1. Sociologie des publics

1.1. Publics et usages

Au service de sa collectivité, le centre de documentation est destiné à répondre à une grande diversité de publics. Selon la mission qui lui aura été confiée, le documentaliste devra commencer par identifier ses usagers pour construire une offre adaptée aux besoins de son ou ses publics (public cible). A chaque type de publics correspondent des besoins et des usages particuliers.

  • Les élus et leurs équipes (Cabinet) : ils ont besoin de suivre de près la vie politique, l’actualité locale, les échos des actions de la collectivité, l’information juridique, l’actualité parlementaire. La presse représente pour eux une source d’information privilégiée. Ils ont également besoin du service de documentation pour des recherches documentaires pointues ou l’élaboration de dossiers.
  • Les équipes de direction : la Direction générale, les directeurs, chefs de service, cadres n’ont souvent qu’un temps limité à consacrer à l’information. Ils privilégient les recherches pointues, souvent en urgence. Ils attendent du service de documentation la fourniture d’informations brutes, de textes de loi, de statistiques, de documents synthétiques leur permettant de prendre des décisions en toute connaissance. Les équipes de direction sollicitent l’abonnement pour leur direction ou service à des revues « phares » ou spécialisées dans leur domaine de compétences
  • Les chargés de mission : ils souhaitent généralement être informés dans la durée sur les thèmes des missions qui leur sont confiées. Souvent ils assument eux-mêmes une part de leurs recherches, sont familiarisés avec internet, ont de nombreux contacts, récoltent de l’information non publiée et constituent parfois leur propre fonds documentaire. Plus que des usagers, ils sont des partenaires précieux pour les documentalistes
  • Les services délocalisés ou territorialisés (circonscriptions, unités territoriales …) : ils peuvent se sentir isolés des services centraux et il leur est difficile de se déplacer au service de documentation. Leurs besoins sont pourtant multiples et il faudra trouver des prestations adaptées à leur situation (personnes relais, alertes et diffusions en ligne, déplacement du documentaliste sur le terrain …)
  • L’ensemble des agents (sans oublier les stagiaires) : ils privilégient la consultation d’ouvrages ou de périodiques spécialisés dans leur domaine de compétence et demandent des recherches pointues pour éclairer leur activité. Ils fréquentent le service également pour préparer des concours.
  • Les partenaires locaux de la collectivité (autres administrations locales ou services publics, associations), les habitants (quand le centre de documentation est ouvert au public) : ces publics peuvent être à la recherche d’informations sur la collectivité et les politiques qu’elle conduit, de chiffres-clés, de dossiers thématiques.

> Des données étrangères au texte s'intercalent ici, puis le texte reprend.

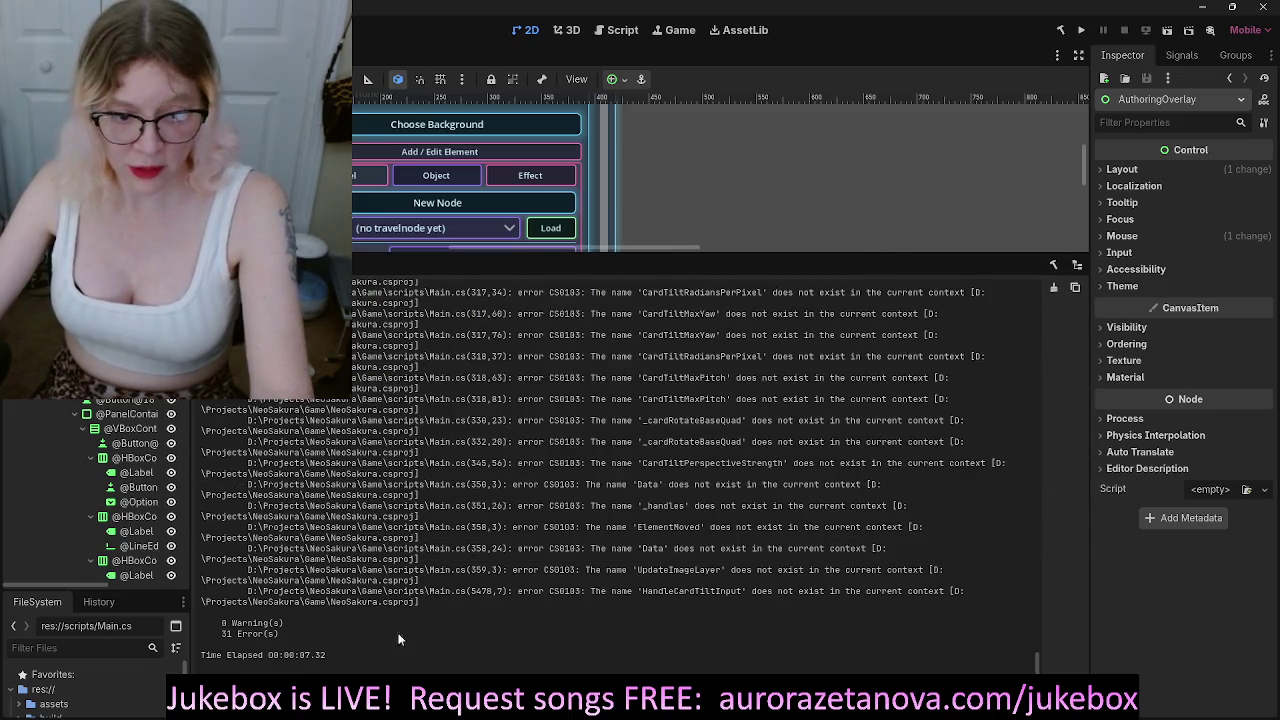
{"action": "mouse_move", "coordinate": [329, 652]}
{"action": "left_mouse_down"}
{"action": "mouse_move", "coordinate": [288, 650]}
{"action": "mouse_move", "coordinate": [300, 432]}
{"action": "mouse_move", "coordinate": [360, 270]}
{"action": "left_mouse_up"}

Depuis l’émergence d’internet, le rapport à l’information a changé. Tout un chacun ou presque pratique internet pour les usages de la vie courante. Les moteurs sont devenus très efficaces. Les utilisateurs peuvent alors penser être compétents en matière de recherche documentaire. Mais face à la considérable masse d’information disponible en ligne qu’il faut savoir trier et analyser, et face à la complexité des dispositifs d’information électronique, le rôle du documentaliste vis-à-vis de ses usagers reste essentiel : servir de médiateur et de guide1.

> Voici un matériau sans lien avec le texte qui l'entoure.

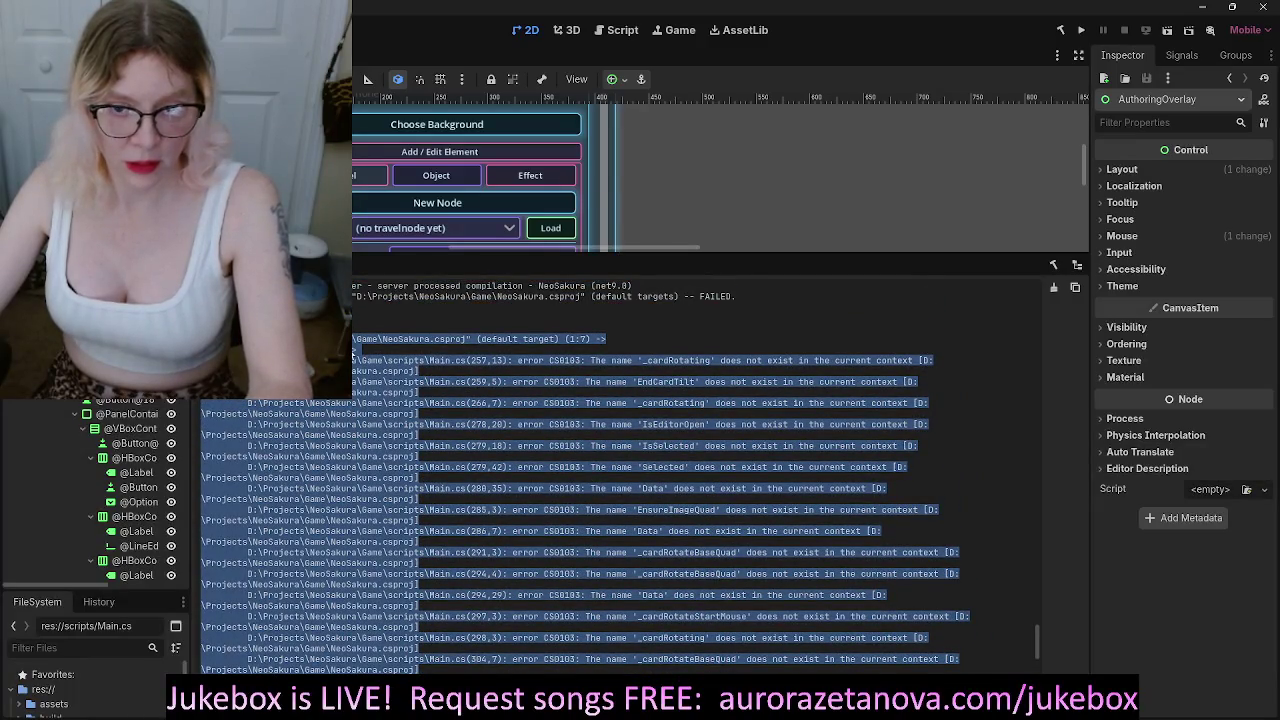
{"action": "left_click_drag", "start_coordinate": [352, 353], "coordinate": [363, 374]}
Scroll through the NeoSakura compiler log and select all of its text
{"action": "scroll", "coordinate": [803, 497], "scroll_direction": "up", "scroll_amount": 5}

De plus, les agents territoriaux ne sont pas tous logés à la même enseigne en matière d’accès à l’information. Ils peuvent se sentir très isolés au sein de leur collectivité. En fonction de leur poste, ils ne disposent pas tous d’un ordinateur, d’une connexion à internet, ils n’ont ni le temps ni les facilités de se tenir informés et de faire leurs propres recherches.

Quant aux agents les plus à l’aise en matière de recherche, leurs usages de l’information présentent des caractéristiques à connaître :

  • Une autonomisation croissante dans la recherche sur internet, mais un temps limité pour s’informer
  • Un niveau d’exigence de plus en plus élevé vis-à-vis du service de la documentation
  • Une tendance au stockage de l’information sur le poste de travail

Le spectre des informations à traiter est donc très divers :

  • Connaître le contexte législatif et réglementaire
  • Connaître les actes départementaux et les orientations de l’exécutif
  • Connaître ce que font les directions et services de la collectivité
  • Connaître les caractéristiques du territoire sur lequel nos utilisateurs travaillent
  • Faciliter l’actualisation des connaissances des utilisateurs par la veille sur les publications professionnelles
  • Suivre l’actualité sociale, économique, environnementale
  • Connaître ce que font les autres collectivités dans les domaines proches
  • Informer sur les événements phares, les sujets prioritaires et sensibles

1.2. Une culture territoriale en évolution majeure

Le documentaliste de collectivité locale exerce son activité dans une administration qui s’est saisie depuis quelques années des nouveaux modes de management public, d’une nouvelle culture territoriale, de nouvelles problématiques. L’activité des collectivités présente inévitablement une ou plusieurs des caractéristiques suivantes :

1.2.1. E-administration

L'administration électronique est définie par l'OCDE (Organisation de Coopération et de Développement Economiques) comme "l'usage des technologies de l'information et de la communication et, en particulier de l'internet, en tant qu'outil visant à mettre en place une administration de meilleure qualité"2 . L’émergence des technologies de l’information et de la communication (TIC) a permis de créer de nouveaux services publics en ligne, de favoriser la réactivité, l’interactivité. L’administration électronique impacte également le fonctionnement interne avec la dématérialisation des procédures, les outils collaboratifs (agendas partagés …).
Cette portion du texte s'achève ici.